第二章 風邪

第5話 この俺がヘルプ

 昼頃の着信。少し嫌な予感はしていた。


「ヘルプ?」


 相手はマネージャーで、内容は眠り屋の同僚のヘルプ要請だ。なんとめんどくさいことか。聞けばヘルプの相手はウチの成績トップだという。俺の成績はアイツに少し及ばず二位だった。だからアイツの存在は少し煩わしく感じているし、誰にも言ったことはないが、常に闘志を燃やしていたりする。

 そりゃ成績もトップで経歴もある奴なら文句はない。しかしアイツは10歳にも満たないほどの子供なのだ。子供が成績トップなのも、それに自分が負けていることに劣等感かを感じずにはいられないまま、結局成績は伸び悩んでいる。


「そう。戦谷くん風邪ひいちゃったんだって」


「じゃあ俺が代わりに行けばいいってことだ」


「代わりじゃなくて付き添い。2人でお仕事してってこと。君の依頼は別の人を依頼済みだから安心してね」


「はあ?」


 言っている意味がわからない。風邪ならそいつが休んで成績のいい俺1人で行けば足りるはずなのに。

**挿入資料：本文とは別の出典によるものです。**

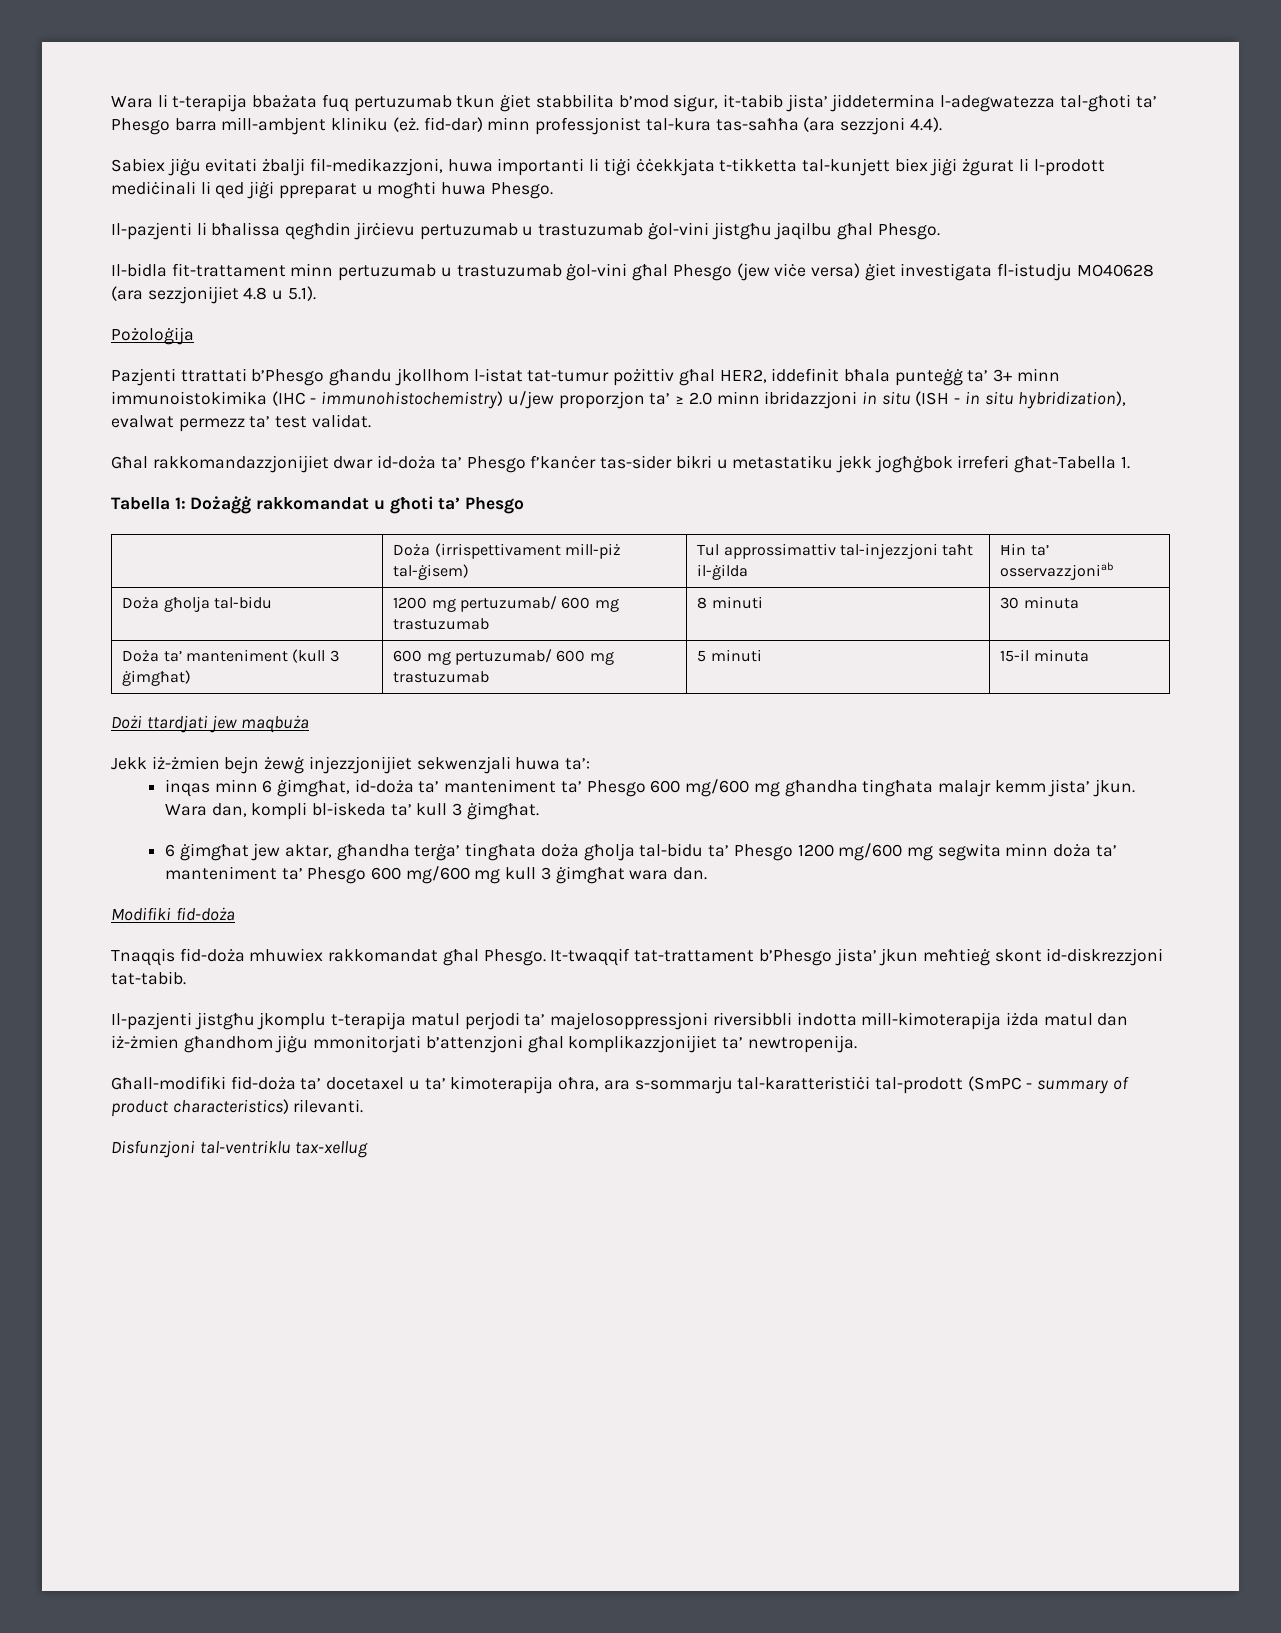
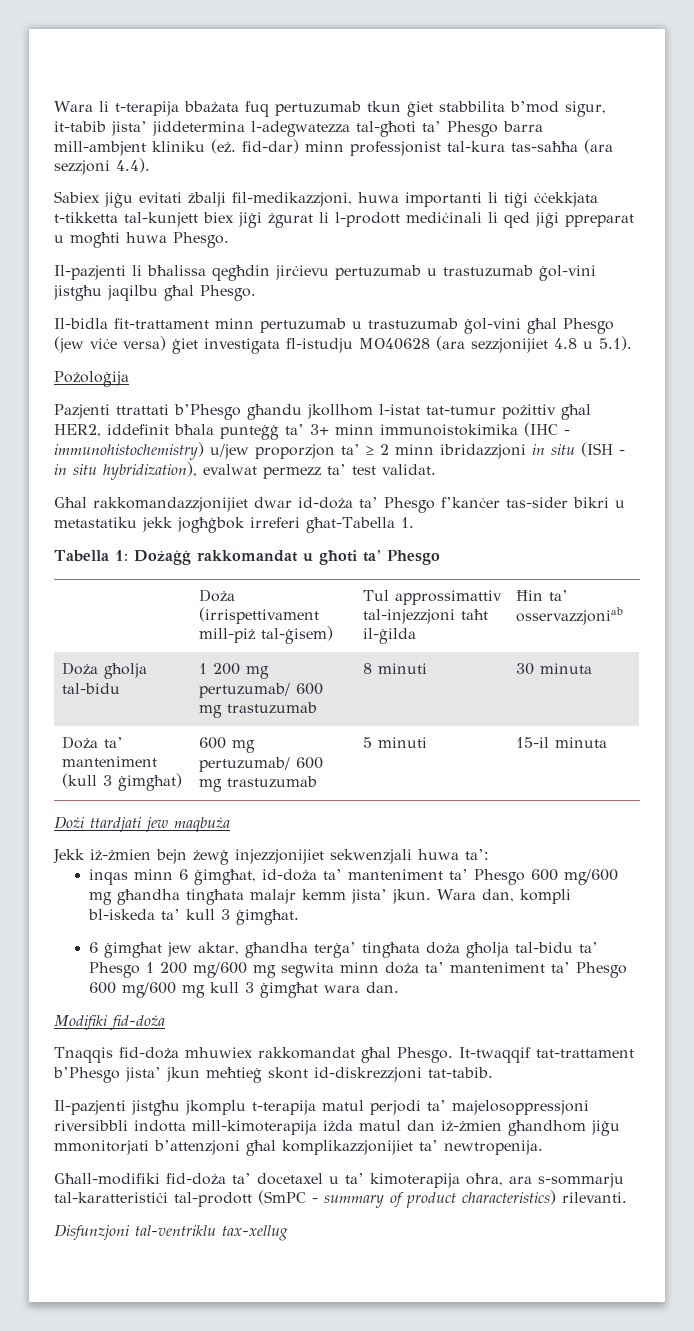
[688,392,712,405] 2.0 -> [380,444,389,455] 2
[393,597,428,609] 1200 -> [198,663,240,675] 1 200
[797,844,834,857] 1200 -> [146,962,188,974] 1 200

「戦谷くんでってVIPのご指名だったから。しかも彼、家ないし」


「成績トップが家ないのかよ」


 眠り屋という職に就く者で家がない奴はたまにいる。どうせ客の家で夜は過ごすのだから、まあいらないっちゃあいらないのかもしれないが。会社の仮眠ルームを使えば寝場所は確保できるとはいえ、俺には考えられない生活だった。


「依頼人は子供だから薬の量気をつけてね。まあ、使うのは戦谷くんだし一応だけど」


「おー」


 適当な返事で電話を切る。マネージャーはまだほかに言いたげだったが、聞けば面倒なことになりそうなので切り上げさせてもらう。さて、ヘルプなんて久々だ。何より、誰かのもとで仕事をすること自体久しい。行先を変更し、俺は逆方向へ歩き出した。